Repenser le consentement : la professeure Jane Bailey explore de nouvelles avenues à l’ère de l’IA et des mégadonnées

Par Common Law

Communication, Faculté de droit

professor Jane Bailey
À l’ère numérique, que veut dire donner son consentement?

Avec l’essor de l’intelligence artificielle et de l’analyse des mégadonnées, la notion traditionnelle du consentement individuel comme garantie du respect de la confidentialité est mise à rude épreuve, en particulier pour les membres des communautés marginalisées. 

Un nouveau projet de recherche, codirigé par les professeures Jane Bailey (Section de common law) et Jacquelyn Burkell (Université Western), vise à répondre à cette question urgente et à revoir la manière d’élaborer les politiques canadiennes en matière de protection de la vie privée. Les professeures Bailey et Burkell ont reçu une subvention Savoir du Conseil de recherches en sciences humaines du Canada (CRSH) pour un projet de quatre ans intitulé « Rethinking Consent in Light of Scientific and Technological Developments » (Repenser le consentement à la lumière des progrès scientifiques et technologiques). Le projet rassemble une équipe dynamique et interdisciplinaire, formée du professeur Chidi Oguamanam de la Section de common law en tant que codemandeur, de la professeure Danica Pawlick-Potts (Université York), ainsi que de Tamir Israel et de Nat Paul (ACLC). L’équipe explorera de nouvelles approches en matière de protection de la vie privée et d’égalité des droits à une époque où les mécanismes traditionnels de recueil du consentement s’avèrent de plus en plus inadaptés.

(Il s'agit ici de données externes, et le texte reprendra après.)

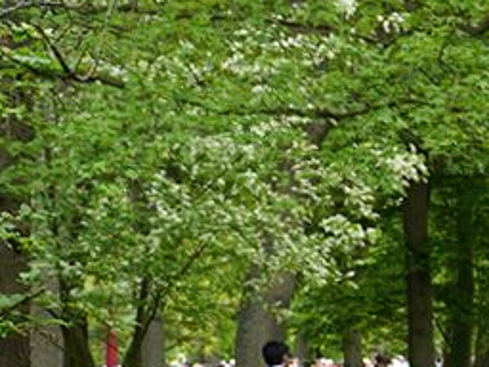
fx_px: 2543
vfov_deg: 8.1
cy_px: 474
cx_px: 1467
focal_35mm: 180
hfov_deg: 8.9
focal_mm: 24
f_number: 5
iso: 100
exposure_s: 1/100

Au cœur du projet se trouve un défi majeur : le système actuel fondé sur le consentement éclairé individuel, dans lequel les personnes « acceptent » les modalités de collecte et d’utilisation de leurs renseignements personnels, se révèle de plus en plus inadapté face à l’accélération des changements technologiques. La collecte de données n’est plus une simple transaction. On parle désormais de renseignements personnels interconnectés pouvant servir à établir des raisonnements inductifs non seulement sur les individus, mais aussi sur leurs communautés, leurs groupes sociaux et des catégories créées par l’algorithme. Les risques deviennent encore plus grands chez les populations marginalisées, déjà victimes d’une surveillance et d’une discrimination disproportionnées.

Les professeures Bailey et Burkell et leur équipe sont déterminées à transcender les conceptions individualistes de la vie privée qui prédominent depuis longtemps dans les débats politiques. Les mécanismes actuels se résument souvent à une simple case à cocher pour donner son consentement. Ils sont loin de refléter la complexité des dynamiques sociales et le déséquilibre de pouvoir qui accompagnent les pratiques modernes en matière de gestion des données. L’équipe veut axer sa démarche autour de l’expérience vécue des personnes les plus touchées par les préjudices liés aux données et contribuer à l’élaboration de politiques équitables et publiquement responsables.

Le projet s’articule autour de trois objectifs clés. Premièrement, il consistera à produire une analyse accessible et intégrative des différentes approches en matière de vie privée et de consentement, en synthétisant diverses publications universitaires dans les domaines juridique, technologique et social. Deuxièmement, il s’agira de collecter des données de première main en sondant des Canadiennes et des Canadiens de tous horizons, surtout des personnes issues des communautés les plus vulnérables aux atteintes à la vie privée et à l’égalité. Troisièmement, l’équipe organisera et animera une discussion délibérante réunissant des membres du public et des décisionnaires afin de formuler conjointement des recommandations politiques qui traduisent mieux les droits collectifs et les intérêts sociétaux communs.

Cette démarche collaborative et centrée sur la communauté reconnaît l’inégalité dans la distribution des risques liés à la confidentialité des données. Toute réforme politique sérieuse doit donc être éclairée par les personnes les plus touchées. Le projet fournira également aux étudiantes et étudiants en droit et en sciences sociales des occasions de formation pratique et d’avant-garde, leur permettant de se familiariser avec la recherche juridique, l’implication communautaire et la mobilisation des connaissances. Dans le cadre de sa stratégie de partage des connaissances, l’équipe de recherche collaborera étroitement avec l’Association canadienne des libertés civiles (ACLC) pour produire du matériel pédagogique vulgarisé destiné au grand public et soumettra directement ses propositions aux décisionnaires politiques, avec qui elle tâchera de nouer un dialogue.

La Faculté de droit souhaite féliciter les professeures Bailey et Burkell ainsi que l’ensemble de l’équipe de recherche pour cette réalisation exceptionnelle.